My older female is ball crazy, toy crazy. She hoards all the toys in the house. So, I was able to transfer her drive for retrieving a ball to the dumb bell. She will actually bark to get me to throw it. The big thing with her that I never figured out how to break her from - was she would pick up the dumb bell by the bell, not the handle. (I retired her from schutzhund before she perfected her retrieve.)

My younger one, I started out prying her mouth open to take the dumb bell, then petting her head while she held it for a bit, then rewarding her with a treat. Gradually, she got so she would take it on her own. Then, I began asking her to follow me (facing front) for a short distance before letting me take it out of her mouth. Then, I get her to walk by my side, do a front, let me take it from her, then fuss beside me.

As she's gotten used to the dumb bell, and retrieving a ball over the jumps, she's gradually getting the idea that she should retrieve the dumb bell as well, though she is still not at all consistent with this, and more often than not, refuses to retrieve it. I have a small, light dumb bell that I keep in the kitchen, and I will throw that for her just before I give her her food. She will retrieve it, get a reward, then go to her crate for her supper.

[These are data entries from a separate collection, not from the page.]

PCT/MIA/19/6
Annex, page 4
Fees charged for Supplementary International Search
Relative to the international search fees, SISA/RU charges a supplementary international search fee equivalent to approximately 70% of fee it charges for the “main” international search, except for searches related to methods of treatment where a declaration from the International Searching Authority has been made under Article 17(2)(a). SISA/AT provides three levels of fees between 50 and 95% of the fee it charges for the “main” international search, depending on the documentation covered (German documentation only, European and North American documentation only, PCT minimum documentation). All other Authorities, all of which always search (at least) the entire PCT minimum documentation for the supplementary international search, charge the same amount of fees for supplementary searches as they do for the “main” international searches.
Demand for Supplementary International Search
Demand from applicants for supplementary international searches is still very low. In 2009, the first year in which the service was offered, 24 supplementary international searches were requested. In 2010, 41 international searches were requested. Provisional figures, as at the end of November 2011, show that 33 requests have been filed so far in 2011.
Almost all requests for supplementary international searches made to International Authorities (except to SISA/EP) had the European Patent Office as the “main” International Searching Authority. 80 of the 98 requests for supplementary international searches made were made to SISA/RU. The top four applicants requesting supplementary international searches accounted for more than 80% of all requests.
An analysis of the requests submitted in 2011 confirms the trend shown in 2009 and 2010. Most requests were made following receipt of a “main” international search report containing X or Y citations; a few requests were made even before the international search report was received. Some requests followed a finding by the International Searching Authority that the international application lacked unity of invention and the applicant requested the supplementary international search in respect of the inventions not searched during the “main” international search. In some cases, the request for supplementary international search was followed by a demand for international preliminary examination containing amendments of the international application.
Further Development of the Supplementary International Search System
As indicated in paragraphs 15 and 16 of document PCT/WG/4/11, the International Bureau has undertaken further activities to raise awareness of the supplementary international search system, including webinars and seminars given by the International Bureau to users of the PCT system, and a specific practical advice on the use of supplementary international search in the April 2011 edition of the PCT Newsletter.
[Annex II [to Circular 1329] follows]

(She'd probably catch on faster if I remembered to do this more often!) But because I have 2 dogs and a cat that get fed at the same time, that makes it a bit tricky.... :rolleyes2:


----------



## lhczth (Apr 5, 2000)

With clicker and food (shaped). 



I have previously done a lot of forced holds and one play retrieve, but I now prefer using the above.


----------



## CometDog (Aug 22, 2017)

Thank you! I have been using food and the hold command. He is anticipating and spitting it out on his own though. Any advice is appreciated.


----------



## lhczth (Apr 5, 2000)

You could just say "no" and then have him take the DB again and quickly click and reward the hold. Don't ask for length of time until he understands that he needs to take hold and keep the DB or dowel in her mouth until told to let go. I do eventually add in the "out/aus" command just before I click/reward


----------



## CometDog (Aug 22, 2017)

That helped thanks. Now that I added the Aus command he waits until I say. I've been keeping it quick. It clicked for him. Sometimes they are smart if we let them be lol


----------